Coalition Raids Police Intelligence Center;
Al-Maliki Protests Raid as Illegal;
4.5 Million Malnourished Iraqi Kids
British soldiers accompanied by Iraqi forces raided a National Intelligence Center in the southern city of Basra. They said they discovered evidence of torture and accused the police running it of being terrorists involved in setting roadside bombs targetting British convoys.
So to whom exactly did this facility belong? Even al-Zaman does not seem to know, exactly. At one point its article says that the facility belongs to the federal Ministry of the Interior. At another point it says that it was overseen by a multi-party committee. Many police facilities under the Interior Ministry had been infiltrated by the Badr Corps paramilitary of the Supreme Council for Islamic Revolution in Iraq. But the Basra provincial council is dominated by the Islamic Virtue Party, which has its own paramilitary, which has been infiltrated into the Basra police. The intelligence center was likely either Badr or Virtue. I suspect the latter, since Badr is highly disciplined and to my knowledge has not attacked Coalition troops frontally.
Now here is what is odd. Prime Minister Nuri al-Maliki denounced the British raid on the facility! He called for an investigation and called the action illegal. His office accused the British of releasing the prisoners held there (themselves presumably involved in political violence), but the British military said that the prisoners had accidentally escaped.

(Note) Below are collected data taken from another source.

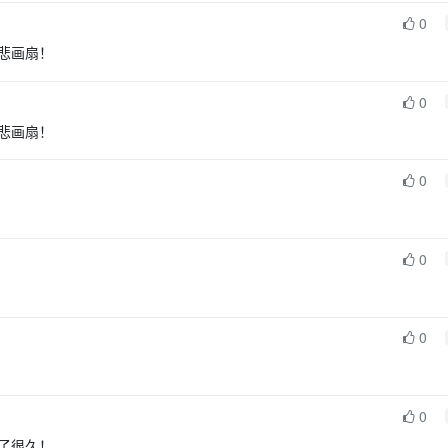
0
悲画扇！
0
悲画扇！
0
0
0
0
了很久！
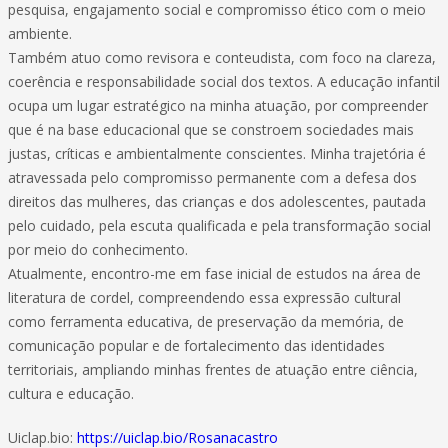
pesquisa, engajamento social e compromisso ético com o meio
ambiente.
Também atuo como revisora e conteudista, com foco na clareza,
coerência e responsabilidade social dos textos. A educação infantil
ocupa um lugar estratégico na minha atuação, por compreender
que é na base educacional que se constroem sociedades mais
justas, críticas e ambientalmente conscientes. Minha trajetória é
atravessada pelo compromisso permanente com a defesa dos
direitos das mulheres, das crianças e dos adolescentes, pautada
pelo cuidado, pela escuta qualificada e pela transformação social
por meio do conhecimento.
Atualmente, encontro-me em fase inicial de estudos na área de
literatura de cordel, compreendendo essa expressão cultural
como ferramenta educativa, de preservação da memória, de
comunicação popular e de fortalecimento das identidades
territoriais, ampliando minhas frentes de atuação entre ciência,
cultura e educação.
Uiclap.bio:
https://uiclap.bio/Rosanacastro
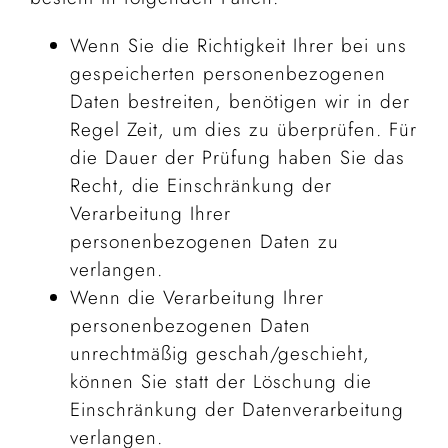
Wenn Sie die Richtigkeit Ihrer bei uns
gespeicherten personenbezogenen
Daten bestreiten, benötigen wir in der
Regel Zeit, um dies zu überprüfen. Für
die Dauer der Prüfung haben Sie das
Recht, die Einschränkung der
Verarbeitung Ihrer
personenbezogenen Daten zu
verlangen.
Wenn die Verarbeitung Ihrer
personenbezogenen Daten
unrechtmäßig geschah/geschieht,
können Sie statt der Löschung die
Einschränkung der Datenverarbeitung
verlangen.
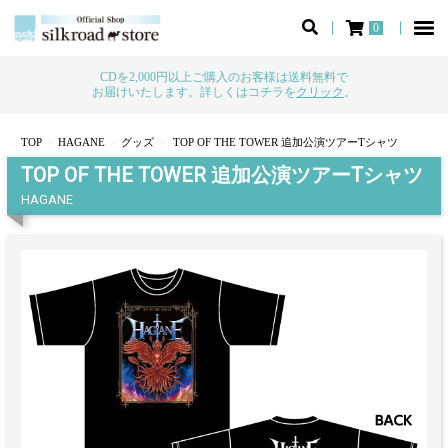
0
CDを2,000円以上ご購入のお客様は送料無料で
お届けいたします。詳しくはコチラを
クリック
。
TOP
HAGANE
グッズ
TOP OF THE TOWER 追加公演ツアーTシャツ
TOP OF THE TOWER 追加公演ツアーTシャツ
HAGANE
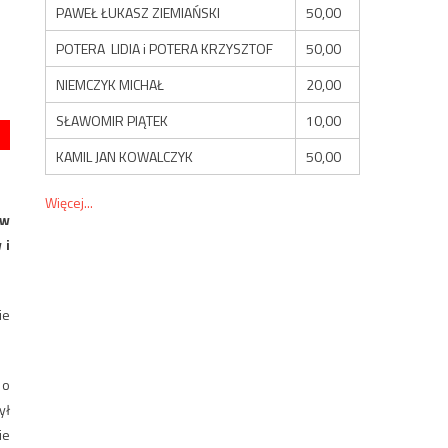
PAWEŁ ŁUKASZ ZIEMIAŃSKI
50,00
POTERA LIDIA i POTERA KRZYSZTOF
50,00
NIEMCZYK MICHAŁ
20,00
SŁAWOMIR PIĄTEK
10,00
KAMIL JAN KOWALCZYK
50,00
Więcej...
 w
 i
ie
 o
ył
ie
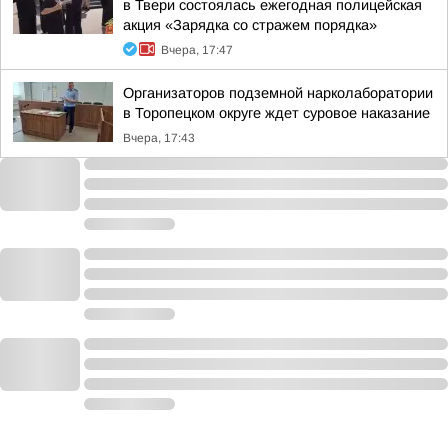
в Твери состоялась ежегодная полицейская
акция «Зарядка со стражем порядка»
Вчера, 17:47
Организаторов подземной нарколаборатории
в Торопецком округе ждет суровое наказание
Вчера, 17:43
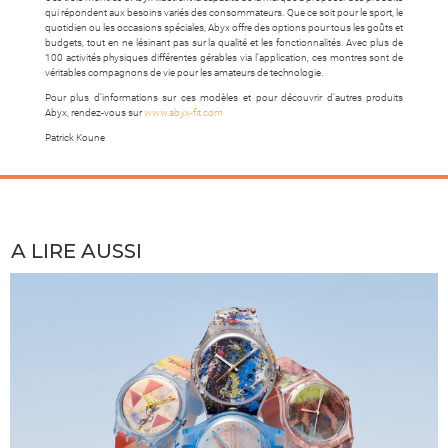
qui répondent aux besoins variés des consommateurs. Que ce soit pour le sport, le
quotidien ou les occasions spéciales, Abyx offre des options pour tous les goûts et
budgets, tout en ne lésinant pas sur la qualité et les fonctionnalités. Avec plus de
100 activités physiques différentes gérables via l’application, ces montres sont de
véritables compagnons de vie pour les amateurs de technologie.
Pour plus d’informations sur ces modèles et pour découvrir d’autres produits
Abyx, rendez-vous sur
www.abyx-fit.com
Patrick Koune
A LIRE AUSSI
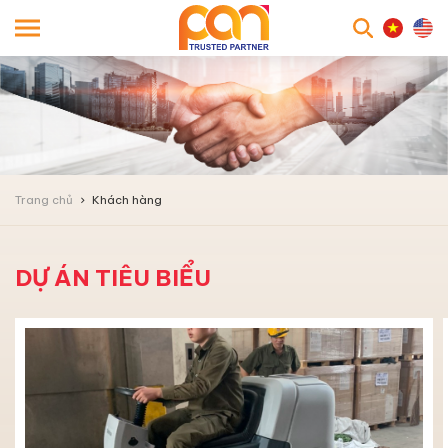
searc
Trang chủ
Khách hàng
DỰ ÁN TIÊU BIỂU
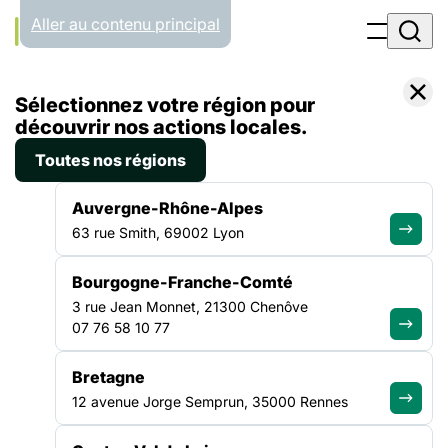
Panneau de gestion des cookies
Aller au contenu principal
Accueil
Sélectionnez votre région pour
Liste des actualités
Le GrandPalaisRmn et la FAS : un partenariat pour renforcer la place de la culture dans l’accompagnement social
découvrir nos actions locales.
Toutes nos régions
ACTUALITÉ
|
27 MARS 2026
Auvergne-Rhône-Alpes
Le GrandPalaisRmn et la FAS :
63 rue Smith, 69002 Lyon
un partenariat pour renforcer
Bourgogne-Franche-Comté
la place de la culture dans
3 rue Jean Monnet, 21300 Chenôve
l’accompagnement social
07 76 58 10 77
Bretagne
En 2024, la Fédération des acteurs de la solidarité a noué un
12 avenue Jorge Semprun, 35000 Rennes
partenariat avec le GrandPalaisRmn afin de proposer aux
associations du réseau des mallettes pédagogiques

It would be very interesting to know the back story here, but no one is being explicit about whom exactly, among the various parties and militias in Basra, the British were hitting, or why al-Maliki should protest as a result.
Under US, Kurdish and Sunni Arab pressure, the al-Maliki government appointed an independent, Jawad al-Bulani, to head the ministry of the interior, and he is reported to have purged thousands of employees from it who had ties to militias and death squads. These were primarily members of the Supreme Council for Islamic Revolution in Iraq, who had been using the ministry as a vehicle for patronage for party members and Badr Corps militiamen. I am suspicious, however, about the depth of this purge and have the sense that SCIRI and Badr still have a large presence in the ministry.
Baghdad police found 20 bodies in the western district of Karkh on Sunday. There were bombings in Hilla, Baquba and the Dura district of Baghdad. Antiwar.com summarizes the violence on Sunday, which left dozens dead.
US troops accompanied by Iraqi forces moved gingerly into the Jamila section of Sadr City on Sunday, doing weapons searches. Tina Susman of the LA Times captures the care with which the operation is being pursued, and the sense of danger given that this vast Shiite slum is a center for the Mahdi Army militia. But it should also be pointed out that the fighting between US troops and Sadr City militiamen in spring of 2004 had a great deal to do with Paul Bremer’s sudden and quixotic decision to “kill or capture” young nationalist Shiite cleric Muqtada Al-Sadr, the leader of the militia.
Leila Fadel of McClatchy says the Sadrists are telling her that the Mahdi Army has strict instructions to lie low and not rock the boat during the security sweep. After all, if the US really could root out the Sunni guerrilla movement, the Shiites would be huge winners . . .
Reuters reports that there are 4.5 million undernourished children in Iraq.